### Problem description
In the listing below, copy the lines from the line with "para facilitar el acceso y la estancia" to the line with "ROMPER MITOS", swapping "MAYORES" for "ANCIANOS" and leaving everything else as it is.

### Records to process

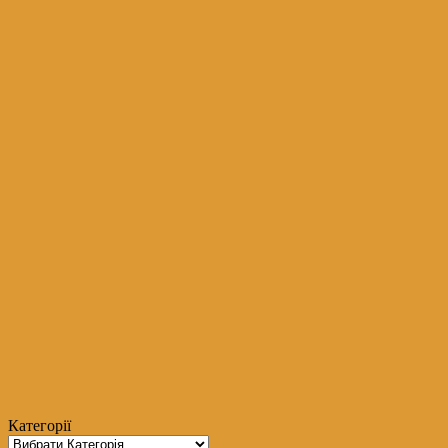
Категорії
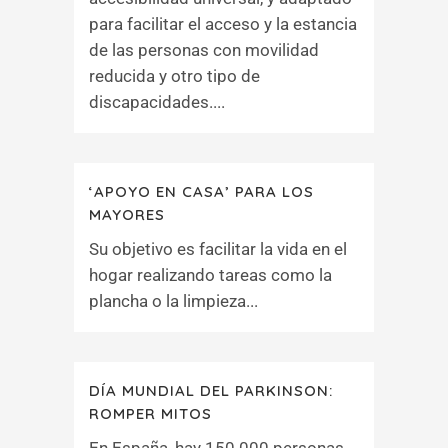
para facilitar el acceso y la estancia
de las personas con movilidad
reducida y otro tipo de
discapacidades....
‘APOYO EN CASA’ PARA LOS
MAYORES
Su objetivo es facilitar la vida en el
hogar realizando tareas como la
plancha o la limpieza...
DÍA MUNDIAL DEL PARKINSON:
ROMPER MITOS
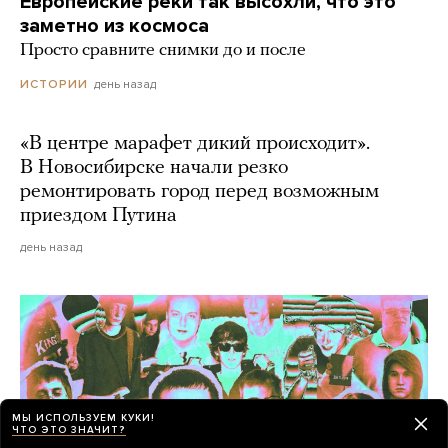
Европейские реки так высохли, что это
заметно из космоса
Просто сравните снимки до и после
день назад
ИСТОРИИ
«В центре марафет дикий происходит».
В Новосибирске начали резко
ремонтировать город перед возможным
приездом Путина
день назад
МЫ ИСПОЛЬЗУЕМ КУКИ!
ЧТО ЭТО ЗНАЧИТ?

######
### Records to process

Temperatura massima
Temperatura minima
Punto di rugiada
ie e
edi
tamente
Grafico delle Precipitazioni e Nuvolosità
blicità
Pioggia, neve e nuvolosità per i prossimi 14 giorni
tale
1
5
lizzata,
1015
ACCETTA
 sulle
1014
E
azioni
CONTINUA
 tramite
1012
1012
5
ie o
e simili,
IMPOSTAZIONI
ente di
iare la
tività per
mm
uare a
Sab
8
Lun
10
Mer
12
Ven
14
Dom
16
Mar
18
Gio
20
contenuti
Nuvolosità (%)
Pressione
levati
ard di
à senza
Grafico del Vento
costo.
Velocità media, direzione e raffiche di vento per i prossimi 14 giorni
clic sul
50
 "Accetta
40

######

### Exercise solution
para facilitar el acceso y la estancia
de las personas con movilidad
reducida y otro tipo de
discapacidades....
‘APOYO EN CASA’ PARA LOS
ANCIANOS
Su objetivo es facilitar la vida en el
hogar realizando tareas como la
plancha o la limpieza...
DÍA MUNDIAL DEL PARKINSON:
ROMPER MITOS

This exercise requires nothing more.